THE KUTUPALONG REFUGEE camp in Bangladesh is just 13 square kilometres, but it’s the largest such settlement in the world. More than 600,000 persecuted Rohingya Muslims live in cramped temporary shelters there, haunted and hungry. Their days are long.
Wandering: a Rohingya Story (Errance sans retour) is a painful, poetic look at daily life in this desperate place.
The Rohingya are an ethnic minority who have lived for generations in Myanmar (formerly Burma, which is predominantly Buddhist), but whom the Myanmar government refuses to recognize as citizens.
August 2017 marked the start of the largest stream of refugees out of Myanmar ever, after the country’s military responded to an attack by a Rohingya armed group on security posts. Atrocious violence escalated quickly, with the army burning entire villages to the ground and raping, torturing, and killing civilians. Within months, Kutupalong swelled.
Those who survived the 12-day journey through mountains, forests, and rivers to Kutupalong arrived traumatized, only to spend their days in a state of stateless limbo. They have no passports or citizenship and nowhere to go. They are living the brutal reality of an unprecedented humanitarian crisis, one that documentary photographer Renaud Philippe began covering in 2018. Moved by the his dedication and motivated to help raise awareness of the Rohingya plight, Quebec-based filmmakers Mélanie Carrier and Olivier Higgins of MO Films joined forces with Philippe and travelled to southeastern Bangladesh.
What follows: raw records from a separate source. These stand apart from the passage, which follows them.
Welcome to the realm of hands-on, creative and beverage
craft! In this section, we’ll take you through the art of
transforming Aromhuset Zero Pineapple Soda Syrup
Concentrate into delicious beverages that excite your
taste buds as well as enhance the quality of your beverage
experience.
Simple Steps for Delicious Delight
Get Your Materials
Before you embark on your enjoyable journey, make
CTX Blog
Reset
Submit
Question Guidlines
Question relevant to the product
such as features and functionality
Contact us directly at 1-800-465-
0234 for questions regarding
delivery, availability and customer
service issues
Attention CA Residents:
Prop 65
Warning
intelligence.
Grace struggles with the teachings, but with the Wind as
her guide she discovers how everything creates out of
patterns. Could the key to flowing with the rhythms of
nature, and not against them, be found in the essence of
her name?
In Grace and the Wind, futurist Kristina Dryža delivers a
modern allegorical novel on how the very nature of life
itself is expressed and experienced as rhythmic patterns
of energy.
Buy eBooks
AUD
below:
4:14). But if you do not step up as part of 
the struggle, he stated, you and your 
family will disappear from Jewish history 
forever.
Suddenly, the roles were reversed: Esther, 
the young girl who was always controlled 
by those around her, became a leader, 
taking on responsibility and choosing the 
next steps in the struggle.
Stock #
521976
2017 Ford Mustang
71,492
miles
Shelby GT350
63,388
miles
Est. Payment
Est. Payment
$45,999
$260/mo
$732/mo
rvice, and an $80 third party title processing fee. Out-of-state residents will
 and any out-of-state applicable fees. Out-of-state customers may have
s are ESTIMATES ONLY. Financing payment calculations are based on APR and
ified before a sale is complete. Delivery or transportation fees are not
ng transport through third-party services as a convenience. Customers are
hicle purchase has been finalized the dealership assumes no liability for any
Wandering is narrated by Mohammed Shofi, a Rohingya born in the Myanmar village of Buthidong who lived at Kutupalong for 18 years before being accepted as a refugee in Canada and settling in Québec City. As its narrative thread, the film features the poems of Kala Miya (Kalam), a Rohingya from the village of Long Doon Foki Daung Nga Kuu Ya who fled Myanmar in 2012 for India. He has lived in the Kutupalong camp since 2018, working as an English teacher and also as a translator and fixer for journalists and non-governmental organizations. He was a key collaborator for the film, directing interviews on-site.
Kalam’s gentle poetry evokes his terror and his simple wish for freedom. We see men and women walking single file through waist-high water, babies on their shoulders, away from their homeland. Inside the camp, boys giggle as they play soccer barefoot in muddy puddles; a teen girl, whose mom brushes her long hair, shares memories of the abundant fruit trees near their former house and of her father being murdered by the military; women crouch together and speak of the children who have disappeared. (Human trafficking is a common threat.) When the monsoon rains arrive, the narrow paths between families’ ramshackle shelters become flowing streams.
Wandering is a sobering work that not only illustrates life at its very hardest but that is crucial in waking the world up to this largely overlooked crisis. If people like Kalam can’t sleep at night, how can we?